Written request ->
Please reproduce the whole listing below word for word, leaving out the pictures.

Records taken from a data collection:
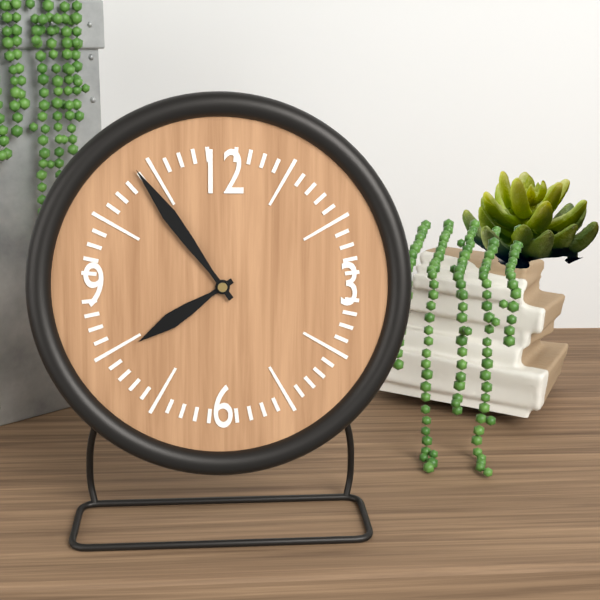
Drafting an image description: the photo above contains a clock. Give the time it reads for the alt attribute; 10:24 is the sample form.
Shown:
7:54
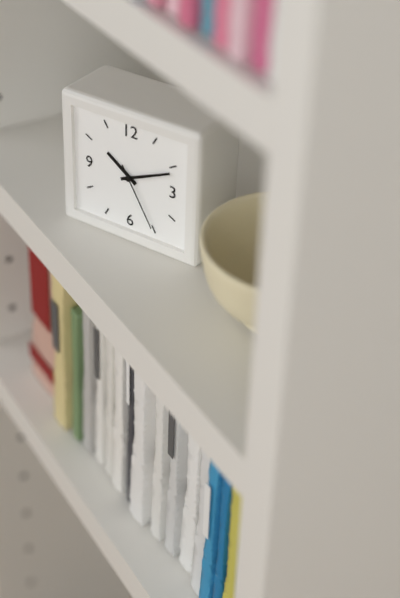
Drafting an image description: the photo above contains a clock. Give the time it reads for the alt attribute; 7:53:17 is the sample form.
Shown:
10:11:25
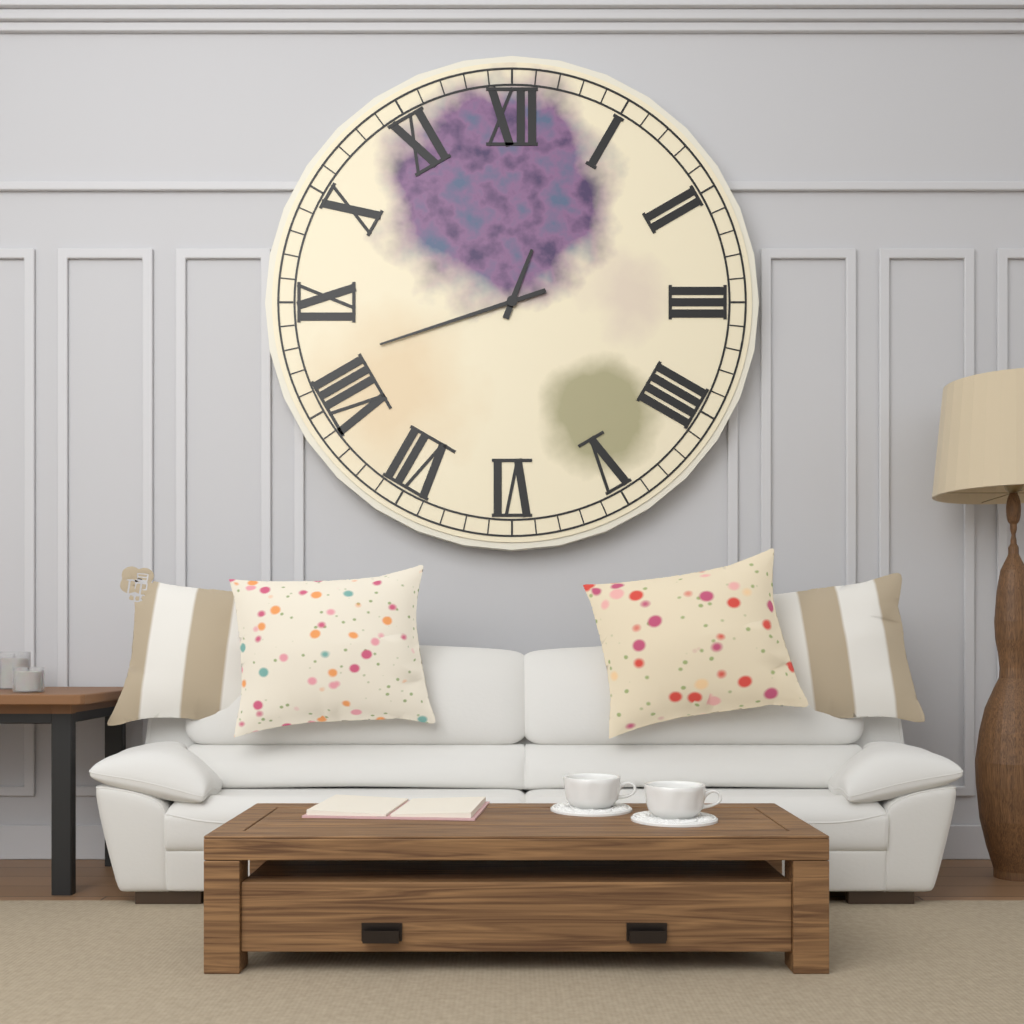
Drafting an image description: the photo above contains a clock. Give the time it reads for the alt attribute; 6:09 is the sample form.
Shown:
12:42
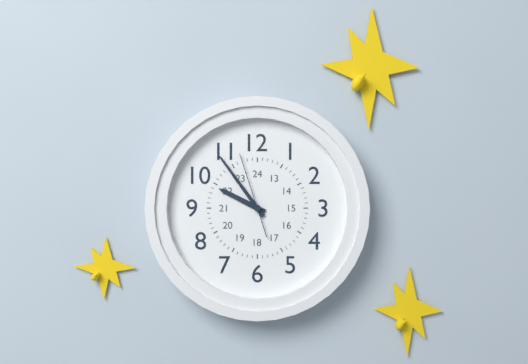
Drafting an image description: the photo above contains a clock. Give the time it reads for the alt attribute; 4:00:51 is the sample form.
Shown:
9:54:57
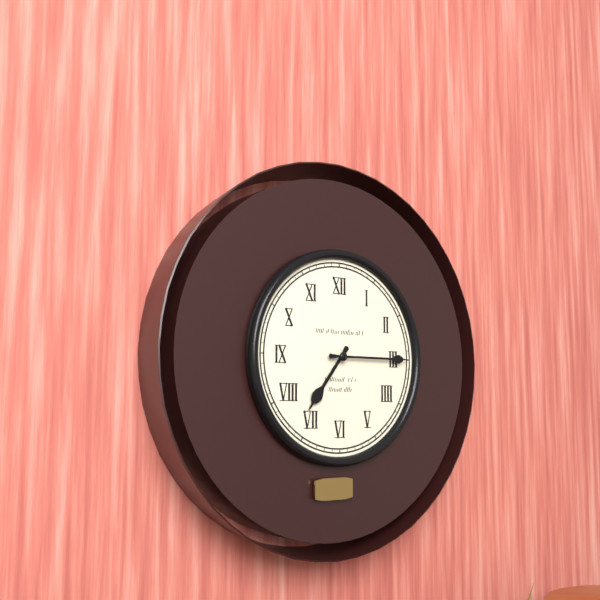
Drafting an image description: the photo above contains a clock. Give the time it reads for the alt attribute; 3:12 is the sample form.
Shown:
7:15
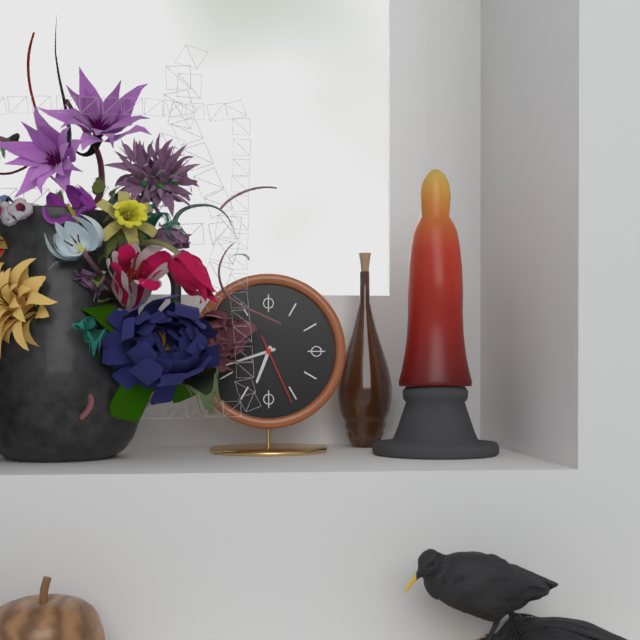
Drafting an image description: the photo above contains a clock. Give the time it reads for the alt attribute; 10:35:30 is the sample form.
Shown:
6:42:26
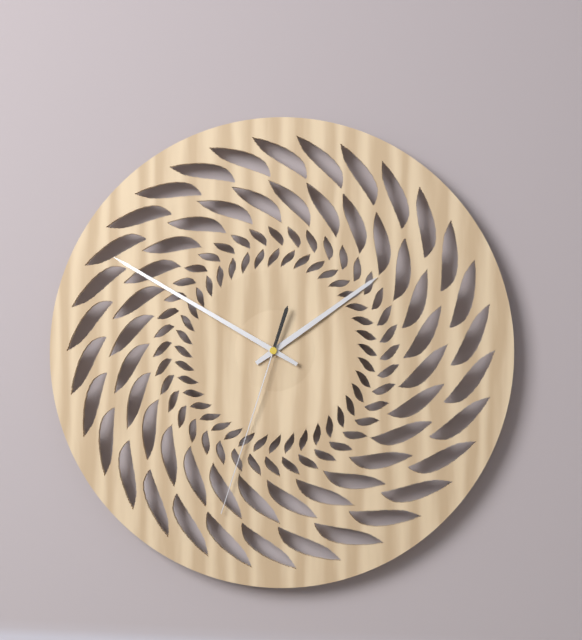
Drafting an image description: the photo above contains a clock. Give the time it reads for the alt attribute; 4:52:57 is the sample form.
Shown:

Completed exercise ->
Drafting an image description: the photo above contains a clock. Give the time it reads for the alt attribute; 10:24 is the sample form.
Shown:
7:54
Drafting an image description: the photo above contains a clock. Give the time it reads for the alt attribute; 7:53:17 is the sample form.
Shown:
10:11:25
Drafting an image description: the photo above contains a clock. Give the time it reads for the alt attribute; 6:09 is the sample form.
Shown:
12:42
Drafting an image description: the photo above contains a clock. Give the time it reads for the alt attribute; 4:00:51 is the sample form.
Shown:
9:54:57
Drafting an image description: the photo above contains a clock. Give the time it reads for the alt attribute; 3:12 is the sample form.
Shown:
7:15
Drafting an image description: the photo above contains a clock. Give the time it reads for the alt attribute; 10:35:30 is the sample form.
Shown:
6:42:26
Drafting an image description: the photo above contains a clock. Give the time it reads for the alt attribute; 4:52:57 is the sample form.
Shown:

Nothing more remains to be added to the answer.